March 31, 2010 by · Leave a Comment 

Karl Denninger submits:

Janet Tavakoli has written an interesting piece over at Huffington Post related to the gold market and a potential cornering attempt:

First, let your greed overcome all regard for the stability of the global market, and overcome your aversion to illegal activities.

Pump up the gold story. Get your friends to tell retail investors to buy some gold every month. Get your buddies in the financial business to offer exchange traded gold funds (ETFs) that claim to buy physical gold. This will sound safe to retail investors, but in fact, the ETFs are very risky. This will serve your purpose when you are ready to start a panic. These particular ETFs will allow the “gold” to be commingled with the custodian’s gold, and the custodian can lease out the gold. Moreover, the “gold” custodian can give it to a sub custodian that the manager doesn’t know. The sub custodian can give it to yet another sub custodian unknown to the original custodian. The manager will never audit the gold, and the gold is not “allocated” to a particular investor. Since this is an “exchange traded” gold fund, investors will probably assume the gold is regulated by the Commodities Futures Trading Commission (CFTC), but it isn’t. By the time investors wake up to the probability that there is very little actual gold backing their investment, your plan will be ready to execute.

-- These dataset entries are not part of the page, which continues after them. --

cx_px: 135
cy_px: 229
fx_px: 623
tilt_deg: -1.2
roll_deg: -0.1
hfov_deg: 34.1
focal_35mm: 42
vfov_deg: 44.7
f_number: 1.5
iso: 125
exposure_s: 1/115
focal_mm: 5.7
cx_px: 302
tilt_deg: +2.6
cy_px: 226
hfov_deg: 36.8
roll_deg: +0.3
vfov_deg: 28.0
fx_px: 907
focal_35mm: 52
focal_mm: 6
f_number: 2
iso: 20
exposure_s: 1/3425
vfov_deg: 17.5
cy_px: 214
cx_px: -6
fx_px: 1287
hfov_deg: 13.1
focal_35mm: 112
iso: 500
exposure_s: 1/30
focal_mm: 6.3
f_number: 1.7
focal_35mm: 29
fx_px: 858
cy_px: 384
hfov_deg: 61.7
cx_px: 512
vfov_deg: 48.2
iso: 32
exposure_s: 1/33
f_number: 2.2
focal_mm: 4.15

That could be a problem, right?

Zero Hedge has run a piece on alleged manipulation of the market (specifically, selling short an insane number of contracts – which would obligate you to deliver – when you have no possible way to do so.) This, however, isn’t necessarily manipulation per se, nor is the assertion that these are “financial” (that is, we trade ‘em for money, not to actually buy or sell physical gold) assets false. They in fact are; if I sell short a S&P 500 Futures Contract I can assure you that I do not deliver a basket of 500 stocks to the buyer if I’m right (or wrong!)

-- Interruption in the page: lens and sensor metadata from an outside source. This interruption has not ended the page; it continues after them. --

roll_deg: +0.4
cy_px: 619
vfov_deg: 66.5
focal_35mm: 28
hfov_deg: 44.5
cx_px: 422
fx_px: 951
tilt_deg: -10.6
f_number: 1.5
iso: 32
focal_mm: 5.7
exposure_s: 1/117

However, the elements of a scam – which could be the intended outcome – are indeed present. The person buying or selling a futures contract can have either the intent of actually taking (or making) physical delivery or they can be a pure speculator on price, intending to execute the opposite trade prior to expiration (and thus pocketing either a profit or a loss thereupon.) So long as the person executing a futures trade is required to post margin on all underwater positions nightly (and provided the market is honest, they are) the “pressure” on them as the market moves the wrong way tends to force correction toward the mean – and is counter-cyclical against imbalances.

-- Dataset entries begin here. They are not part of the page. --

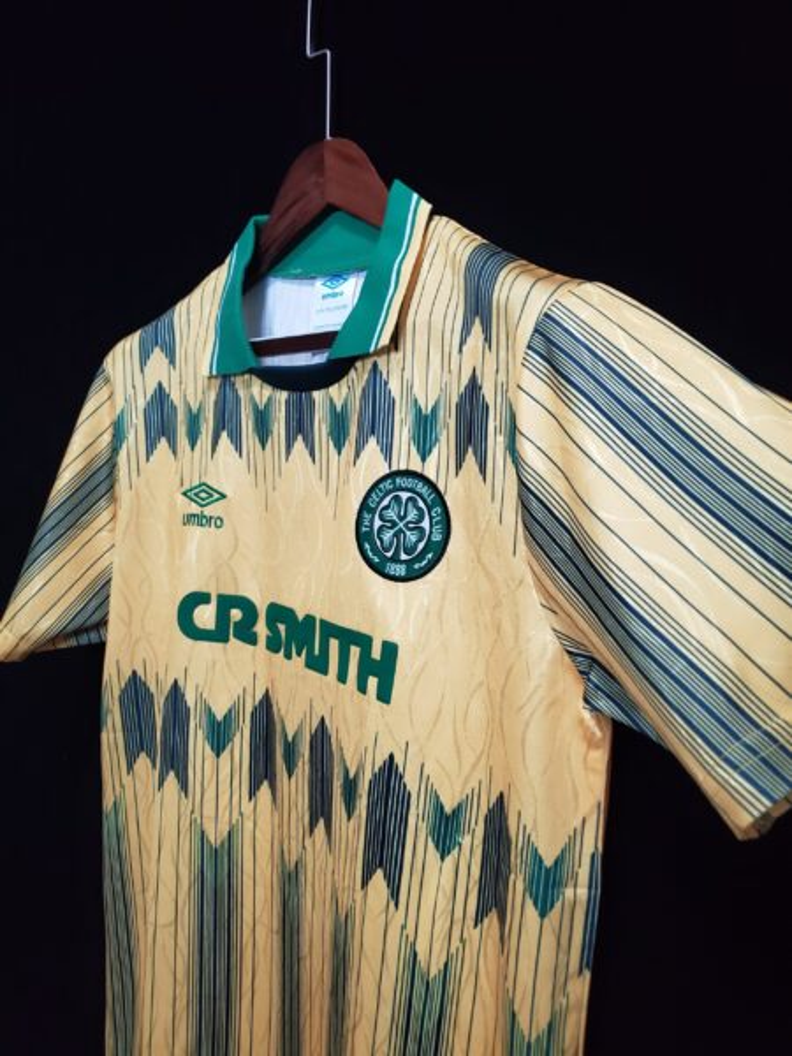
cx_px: 396
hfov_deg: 53.1
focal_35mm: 26
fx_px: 793
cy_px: 528
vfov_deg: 67.3
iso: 320
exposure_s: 1/50
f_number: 1.5
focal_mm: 4.3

But the buyer of an ETF is likely in a different circumstance. Unlike the sophisticated speculator (like me) who buys and sells futures contracts on things like the S&P 500, currencies, gold and even oil without the intent to take delivery of a thousand barrels of crude in my driveway (that would be kinda messy, especially if the barrels were not included – and they’re not!) many if not most ETF purchasers are under the belief that they are buyingactual physical gold or silver that someone is holding for them in a vault somewhere.